16 February 2013 Engineering

Logging Elasticsearch Events with Logstash (and Elasticsearch)

By Zachary Tong

WARNING: This article contains outdated information. We no longer recommend taking its advice.

A popular use of Elasticsearch is to index and store log files, often through a Logstash server. Logstash takes log files, parses them into fields and stores them in Elasticsearch for easy searching/sorting/faceting. A popular front-end for Logstash is Kibana, which lets you easily dig through your mountains of log data.

Hmm…doesn't Elasticsearch log a variety of events itself? Could you configure Elasticsearch to dump it's logs to Logstash…which would then insert them back into Elasticsearch for searching? The answer is yes, and it is surprisingly easy.

At first glance, it seems like the sort of thing that will tear a hole in the fabric of space and time. Or at the very least destroy your cluster.

The fact is, this could be a downright bad idea. But hey, it's possible, simple and fun! Perhaps someone will find this useful and applicable for their setup.

Configuring Elasticsearch

The first step is to configure Elasticsearch so that logs can be piped into Logstash. There are several ways to do this in Log4J, but the method chosen was to pipe the logs to Logstash over a socket.

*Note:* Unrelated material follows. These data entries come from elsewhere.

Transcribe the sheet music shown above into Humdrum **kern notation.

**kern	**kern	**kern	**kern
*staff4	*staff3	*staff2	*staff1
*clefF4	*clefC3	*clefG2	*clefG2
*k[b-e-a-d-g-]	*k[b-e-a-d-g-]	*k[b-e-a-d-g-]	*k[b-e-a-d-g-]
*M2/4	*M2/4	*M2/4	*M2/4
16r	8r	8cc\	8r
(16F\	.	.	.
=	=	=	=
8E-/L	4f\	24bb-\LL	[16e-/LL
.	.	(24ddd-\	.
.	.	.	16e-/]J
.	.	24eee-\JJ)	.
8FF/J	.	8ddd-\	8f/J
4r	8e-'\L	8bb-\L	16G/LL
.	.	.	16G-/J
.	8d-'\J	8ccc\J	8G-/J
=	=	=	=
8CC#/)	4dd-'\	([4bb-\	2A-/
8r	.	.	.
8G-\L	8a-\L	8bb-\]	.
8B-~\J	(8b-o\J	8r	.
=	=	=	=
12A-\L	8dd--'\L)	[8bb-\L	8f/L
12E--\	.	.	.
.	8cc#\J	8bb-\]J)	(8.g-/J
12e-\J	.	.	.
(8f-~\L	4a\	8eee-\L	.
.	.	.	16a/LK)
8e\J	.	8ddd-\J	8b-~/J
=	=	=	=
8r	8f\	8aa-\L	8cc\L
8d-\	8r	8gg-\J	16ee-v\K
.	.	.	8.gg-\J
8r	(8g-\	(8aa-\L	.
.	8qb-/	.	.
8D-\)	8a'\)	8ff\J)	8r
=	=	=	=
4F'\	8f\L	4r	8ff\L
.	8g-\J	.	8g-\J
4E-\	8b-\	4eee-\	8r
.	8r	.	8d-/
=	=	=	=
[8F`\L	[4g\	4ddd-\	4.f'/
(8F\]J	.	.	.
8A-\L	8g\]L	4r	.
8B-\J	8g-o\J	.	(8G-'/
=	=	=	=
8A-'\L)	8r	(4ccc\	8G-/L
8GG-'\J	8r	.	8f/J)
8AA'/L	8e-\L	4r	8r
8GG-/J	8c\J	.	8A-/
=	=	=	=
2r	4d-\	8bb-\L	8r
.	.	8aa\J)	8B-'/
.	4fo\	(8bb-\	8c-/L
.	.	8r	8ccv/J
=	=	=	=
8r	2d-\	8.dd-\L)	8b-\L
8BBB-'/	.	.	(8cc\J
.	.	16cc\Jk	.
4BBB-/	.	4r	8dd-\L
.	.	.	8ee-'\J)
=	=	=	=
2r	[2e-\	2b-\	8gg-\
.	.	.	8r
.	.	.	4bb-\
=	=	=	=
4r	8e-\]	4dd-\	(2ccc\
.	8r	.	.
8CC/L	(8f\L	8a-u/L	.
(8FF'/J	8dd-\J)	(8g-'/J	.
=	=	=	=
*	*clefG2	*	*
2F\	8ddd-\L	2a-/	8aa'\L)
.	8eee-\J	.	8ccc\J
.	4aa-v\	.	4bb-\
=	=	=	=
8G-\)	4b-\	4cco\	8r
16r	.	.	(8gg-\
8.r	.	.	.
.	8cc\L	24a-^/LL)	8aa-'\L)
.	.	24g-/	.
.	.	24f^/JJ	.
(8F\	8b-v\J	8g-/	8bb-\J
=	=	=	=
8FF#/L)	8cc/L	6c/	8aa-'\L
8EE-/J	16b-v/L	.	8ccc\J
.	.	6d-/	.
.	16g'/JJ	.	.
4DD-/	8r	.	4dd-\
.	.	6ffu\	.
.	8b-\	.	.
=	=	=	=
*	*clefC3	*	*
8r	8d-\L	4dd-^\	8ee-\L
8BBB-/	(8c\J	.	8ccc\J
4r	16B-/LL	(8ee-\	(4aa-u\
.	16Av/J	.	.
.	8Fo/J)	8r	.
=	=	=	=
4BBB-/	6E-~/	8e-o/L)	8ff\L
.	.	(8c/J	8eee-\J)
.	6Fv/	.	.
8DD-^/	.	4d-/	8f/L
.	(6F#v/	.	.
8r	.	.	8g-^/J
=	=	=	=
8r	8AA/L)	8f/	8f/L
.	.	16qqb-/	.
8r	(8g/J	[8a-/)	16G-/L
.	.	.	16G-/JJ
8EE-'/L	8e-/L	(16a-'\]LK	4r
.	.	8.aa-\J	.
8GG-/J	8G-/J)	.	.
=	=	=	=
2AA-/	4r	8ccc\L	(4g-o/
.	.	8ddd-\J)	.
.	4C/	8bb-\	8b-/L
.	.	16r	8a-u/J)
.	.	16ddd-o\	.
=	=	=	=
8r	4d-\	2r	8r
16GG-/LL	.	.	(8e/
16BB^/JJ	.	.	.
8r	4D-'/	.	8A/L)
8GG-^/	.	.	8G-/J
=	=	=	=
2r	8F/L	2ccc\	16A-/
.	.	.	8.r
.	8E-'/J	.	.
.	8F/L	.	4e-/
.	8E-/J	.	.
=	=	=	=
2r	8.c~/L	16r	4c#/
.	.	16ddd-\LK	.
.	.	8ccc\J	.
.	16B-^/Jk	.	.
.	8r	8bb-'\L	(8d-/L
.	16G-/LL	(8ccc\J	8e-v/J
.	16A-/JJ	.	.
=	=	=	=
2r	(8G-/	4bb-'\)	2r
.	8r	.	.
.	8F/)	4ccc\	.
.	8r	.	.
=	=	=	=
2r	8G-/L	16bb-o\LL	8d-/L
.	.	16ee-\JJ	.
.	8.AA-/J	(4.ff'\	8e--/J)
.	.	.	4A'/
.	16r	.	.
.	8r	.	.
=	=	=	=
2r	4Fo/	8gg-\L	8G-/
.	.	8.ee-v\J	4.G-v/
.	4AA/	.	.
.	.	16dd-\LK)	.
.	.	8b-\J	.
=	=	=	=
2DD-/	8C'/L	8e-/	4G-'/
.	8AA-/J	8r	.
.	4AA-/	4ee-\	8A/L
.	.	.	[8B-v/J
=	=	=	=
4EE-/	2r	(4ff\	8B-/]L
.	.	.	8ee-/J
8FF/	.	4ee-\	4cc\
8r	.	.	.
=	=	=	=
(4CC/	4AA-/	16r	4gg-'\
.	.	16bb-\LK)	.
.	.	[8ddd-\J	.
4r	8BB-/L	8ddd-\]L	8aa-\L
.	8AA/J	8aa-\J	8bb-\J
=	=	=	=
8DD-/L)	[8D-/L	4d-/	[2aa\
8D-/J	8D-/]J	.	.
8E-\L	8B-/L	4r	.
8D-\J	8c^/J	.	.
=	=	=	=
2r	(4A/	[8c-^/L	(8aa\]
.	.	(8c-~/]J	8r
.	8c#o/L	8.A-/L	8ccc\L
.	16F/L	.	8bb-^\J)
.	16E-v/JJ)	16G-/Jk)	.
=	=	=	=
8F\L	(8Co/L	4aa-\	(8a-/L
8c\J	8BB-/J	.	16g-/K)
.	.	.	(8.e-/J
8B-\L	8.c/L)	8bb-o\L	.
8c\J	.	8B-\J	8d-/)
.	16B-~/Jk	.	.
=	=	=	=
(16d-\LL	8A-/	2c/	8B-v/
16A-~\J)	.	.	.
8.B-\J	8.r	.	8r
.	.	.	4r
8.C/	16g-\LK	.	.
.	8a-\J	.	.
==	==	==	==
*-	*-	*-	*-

The advantage of this method is that you can have several ES nodes all sending data over a socket to a single Logstash server. If you chose something else, like monitoring files, the Logstash server would need access to each server to access the file.

There are two modifications to the default `logging.yml` file that you must make(the final logging.yml can be found in this gist). First, tell ES that we are adding a new output logger by appending a “socketappender" label the `rootlogger` line:

rootLogger: INFO, console, file, socketappender

Next, place this configuration code at the bottom of your file:

socketappender:
   type: org.apache.log4j.net.SocketAppender
   port: 9500
   remoteHost: localhost
   layout:
      type: pattern
      conversionPattern: "[%d{ISO8601}][%-5p][%-25c] %m%n"

This config block says that the label “socketappender" is an `org.apache.log4j.net.SocketAppender` class, connects to `remoteHost` on `port` 9500. You can, of course, change the host and port to suit your fancy. The layout section is copied from prior logging examples in the file, and basically controls how the log output should be formatted.

Save the file and restart Elasticsearch, and you're done with configuring ES. Simple!

Configuring Logstash

I'm going to assume that you have Logstash installed and know how to use it. What we need to do is tell Logstash to act as a Log4J server, so that it can accept socket connections from Elasticsearch. Create a new configuration file and place this inside:

input {
   log4j {
      mode => "server"
      port => 9500
      type => eslogs
   }
}
output {
   stdout { debug => true debug_format => "json"}
   elasticsearch {
      type => eslogs
      cluster => "elasticsearch"
   }
}

This config file makes Logstash act as a Log4J server on port 9500. Any log events accepted over the Log4J server will be set as the “eslogs" type. The output section is fairly typical of an ES-logstash setup – adjust as necessary to connect to your ES cluster. Make sure the “type" is set to whatever was set in the input. Fire up Logstash with this configuration and you are all done!

Conclusion

If everything is setup correctly, ES will now be piping log data into Logstash, which will then pipe it back into your ES cluster. If you have Kibana installed, you can easily start searching your ES log data.

The usefulness of this entire setup is a bit suspicious. On one hand, it gives you the power and flexibility of ES for digging into your ES logs, probably after a crisis has been resolved and you are looking for the root cause. It centralizes and collects all the logs of your cluster into one location for debugging, instead of hunting through a dozen individual log files and trying to piece together the sequence of events.

On the other hand, if nodes are dropping in and out of your cluster due to problems, their log data is by default not going to be available…so this setup would not be overly useful during the actual crisis itself. It also adds more overhead to your cluster in terms of indexing, which could be the last thing you want if your cluster is melting down. It could also generate a significant amount of traffic depending on how you have your logging set (e.g. you probably don't want Debug set on all your nodes).

Regardless, it's a fun little experiment that makes you appreciate the power and flexibility of all the tools described above.